LayerNorm¶
- class paddle.nn. LayerNorm ( normalized_shape, epsilon=1e-05, weight_attr=None, bias_attr=None, name=None ) [source]
-
Construct a callable object of the
LayerNorm
class. For more details, refer to code examples. It implements the function of the Layer Normalization Layer and can be applied to mini-batch input data. Refer to Layer NormalizationThe formula is as follows:
\[ \begin{align}\begin{aligned}\mu & = \frac{1}{H}\sum_{i=1}^{H} x_i\\\sigma & = \sqrt{\frac{1}{H}\sum_{i=1}^{H}{(x_i - \mu)^2} + \epsilon}\\y & = f(\frac{g}{\sigma}(x - \mu) + b)\end{aligned}\end{align} \]\(x\): the vector representation of the summed inputs to the neurons in that layer.
\(H\): the number of hidden units in a layers
\(\epsilon\): the small value added to the variance to prevent division by zero.
\(g\): the trainable scale parameter.
\(b\): the trainable bias parameter.
- Parameters
-
normalized_shape (int|list|tuple) – Input shape from an expected input of size
[*, normalized_shape[0], normalized_shape[1], ..., normalized_shape[-1]]
. If it is a single integer, this module will normalize over the last dimension which is expected to be of that specific size.epsilon (float, optional) – The small value added to the variance to prevent division by zero.
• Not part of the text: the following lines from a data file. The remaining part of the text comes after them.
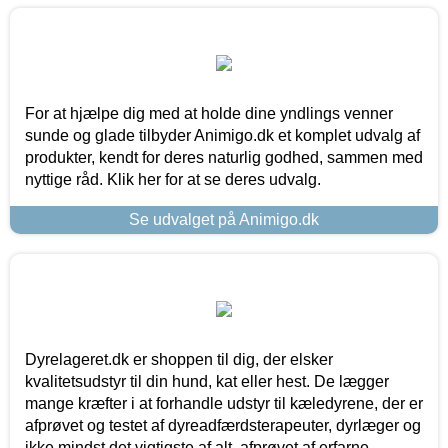
For at hjælpe dig med at holde dine yndlings venner
sunde og glade tilbyder Animigo.dk et komplet udvalg af
produkter, kendt for deres naturlig godhed, sammen med
nyttige råd. Klik her for at se deres udvalg.
Se udvalget på Animigo.dk
Dyrelageret.dk er shoppen til dig, der elsker
kvalitetsudstyr til din hund, kat eller hest. De lægger
mange kræfter i at forhandle udstyr til kæledyrene, der er
afprøvet og testet af dyreadfærdsterapeuter, dyrlæger og
ikke mindst det vigtigste af alt, afprøvet af erfarne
Default: 1e-05.
weight_attr (ParamAttr|bool, optional) – The parameter attribute for the learnable gain \(g\). If False, weight is None. If is None, a default
ParamAttr
would be added as scale. Theparam_attr
is initialized as 1 if it is added. Default: None. For more information, please refer to ParamAttr .bias_attr (ParamAttr|bool, optional) – The parameter attribute for the learnable bias \(b\). If is False, bias is None. If is None, a default
ParamAttr
would be added as bias. Thebias_attr
is initialized as 0 if it is added. Default: None. For more information, please refer to ParamAttr .name (str, optional) – Name for the LayerNorm, default is None. For more information, please refer to Name .
- Shape:
-
x: 2-D, 3-D, 4-D or 5-D tensor.
output: same shape as input x.
- Returns
-
Tensor
, the dimension is the same asx
, but the internal values have been normalized byLayerNorm
.
Examples
>>> import paddle >>> paddle.seed(100) >>> x = paddle.rand((2, 2, 2, 3)) >>> layer_norm = paddle.nn.LayerNorm(x.shape[1:]) >>> layer_norm_out = layer_norm(x) >>> print(layer_norm_out) Tensor(shape=[2, 2, 2, 3], dtype=float32, place=Place(cpu), stop_gradient=False, [[[[ 0.60520101, -0.67670590, -1.40020895], [ 0.46540466, -0.09736638, -0.47771254]], [[-0.74365306, 0.63718957, -1.41333175], [ 1.44764745, -0.25489068, 1.90842617]]], [[[ 1.09773350, 1.49568415, -0.45503747], [-1.01755989, 1.08368254, -0.38671425]], [[-0.62252408, 0.60490781, 0.13109133], [-0.81222653, 0.84285998, -1.96189952]]]])
-
forward
(
input
)
forward¶
-
Defines the computation performed at every call. Should be overridden by all subclasses.
- Parameters
-
*inputs (tuple) – unpacked tuple arguments
**kwargs (dict) – unpacked dict arguments
-
extra_repr
(
)
extra_repr¶
-
Extra representation of this layer, you can have custom implementation of your own layer.